From the Guidelines
Treatment for elevated ferritin should focus on therapeutic phlebotomy, removing 400-500ml of blood weekly or every 2 weeks during the induction phase, until serum ferritin levels reach 50 lg/L, and then maintaining levels between 50-100 lg/L during the maintenance phase, as recommended by the EASL clinical practice guidelines on haemochromatosis 1.
Key Considerations
- The target for iron depletion during induction is a serum ferritin of 50 lg/L, but not lower to avoid iron deficiency 1.
- In the maintenance phase, serum ferritin can be maintained with some flexibility in the range of 50-100 lg/L 1.
- Phlebotomy should be performed weekly (or fortnightly) until iron stores are depleted, and then maintenance phlebotomies can be done every 1-4 months, depending on the patient’s iron status 1.
- Serum haemoglobin should always be monitored during both induction and maintenance phases, at the time of each bloodletting session, and if haemoglobin concentrations are <12 g/dl, the frequency of phlebotomy should be decreased 1.
Treatment Options
- Therapeutic phlebotomy is the mainstay treatment for primary iron overload (hemochromatosis) 1.
- Iron chelation therapy with medications like deferasirox, deferoxamine, or deferiprone may be used for those who cannot tolerate phlebotomy 1.
- Erythrocytapheresis is a therapeutic option, especially in selected cases, and may reduce fatigue and serum iron parameters more effectively than phlebotomy 1.
Lifestyle Modifications
- Avoiding alcohol, limiting vitamin C supplements, and reducing red meat consumption can help manage ferritin levels 1.
- Regular monitoring of ferritin, transferrin saturation, and hemoglobin is essential during treatment to prevent overtreatment and anemia 1.
From the FDA Drug Label
The recommended initial dose of deferasirox tablets for patients 2 years of age and older with eGFR greater than 60 ml/min/1. 73 m2 is 14 mg per kg body weight orally, once daily. Monitor serum ferritin monthly and adjust the dose of deferasirox tablets, if necessary, every 3 to 6 months based on serum ferritin trends Use the minimum effective dose to achieve a trend of decreasing ferritin Make dose adjustments in steps of 3.5 or 7 mg per kg and tailor adjustments to the individual patient’s response and therapeutic goals.
To treat elevated ferritin, deferasirox can be used. The initial dose is 14 mg per kg body weight orally, once daily. The dose should be adjusted based on serum ferritin trends, with the goal of achieving a decreasing trend. Dose adjustments should be made in steps of 3.5 or 7 mg per kg. It is essential to use the minimum effective dose to maintain iron burden in the target range 2.
- Key considerations:
- Monitor serum ferritin monthly
- Adjust dose every 3 to 6 months as needed
- Use the minimum effective dose to achieve a trend of decreasing ferritin
- Dose adjustments should be made in steps of 3.5 or 7 mg per kg
- Tailor adjustments to the individual patient’s response and therapeutic goals.
From the Research
Treatment Options for Elevated Ferritin
- Iron chelation with deferasirox has been shown to be a safe and effective means of substantially lowering ferritin levels in patients with hyperferritinemia and hemochromatosis-associated HFE genotypes 3.
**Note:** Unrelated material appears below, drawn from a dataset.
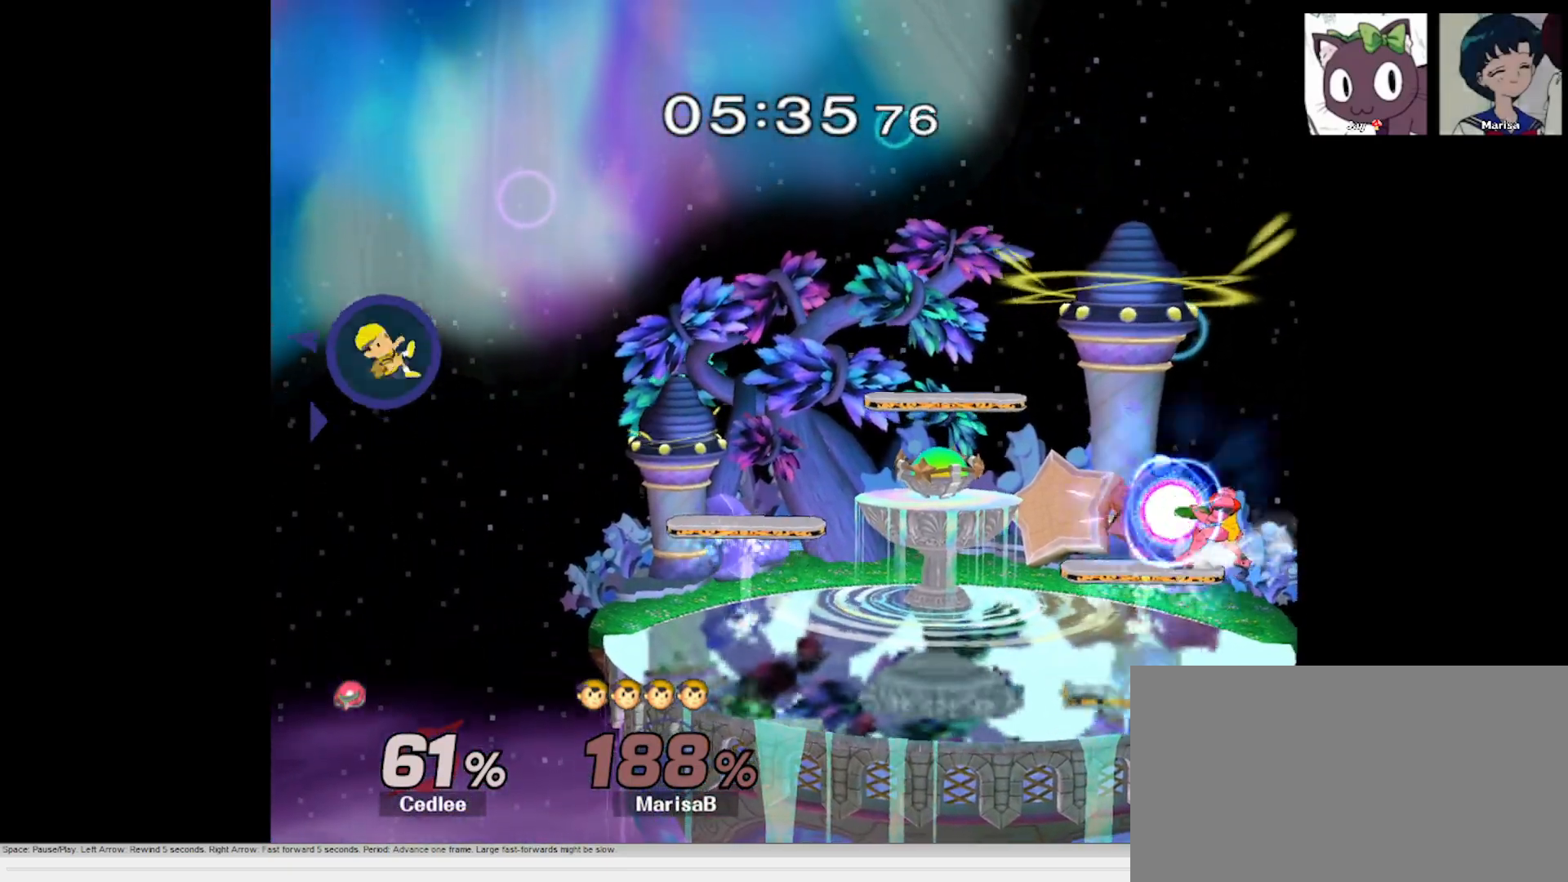
{"dt_ms": 500, "buttons": [], "left_stick": "right", "right_stick": "center", "button_events": []}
- Deferasirox has been found to be well tolerated and effective in reducing iron burden in patients with hereditary hemochromatosis, and could be a safe alternative to phlebotomy in selected patients 4.
- In patients with iron overload secondary to hereditary hemochromatosis, deferasirox has been shown to significantly decrease median serum ferritin, mean transferrin saturation, median liver iron concentration, and mean alanine aminotransferase 4.
Causes and Significance of Hyperferritinemia
- Hyperferritinemia can be caused by a variety of conditions, including non-human immunodeficiency virus infection, solid tumor, liver dysfunction, renal failure, and hematological malignancy 5.
- The level of serum ferritin is determined by the underlying conditions to a certain extent, but the variation is significant, and patients with hyperferritinemia frequently have multiple conditions 5.
- Hyperferritinemia is a non-specific finding, and differentiation of the presence or absence of an associated iron overload is essential, although often proves to be complex 6.
Pharmacokinetics and Treatment
- Deferasirox pharmacokinetics can be affected by individual factors, such as genetic background and clinical history, and therapeutic drug monitoring may be necessary to understand reasons for non-response and set individualized treatment 7.
- Good efficacy and normalization of iron markers can be obtained with long-term deferasirox treatment, even in patients with complex conditions 7.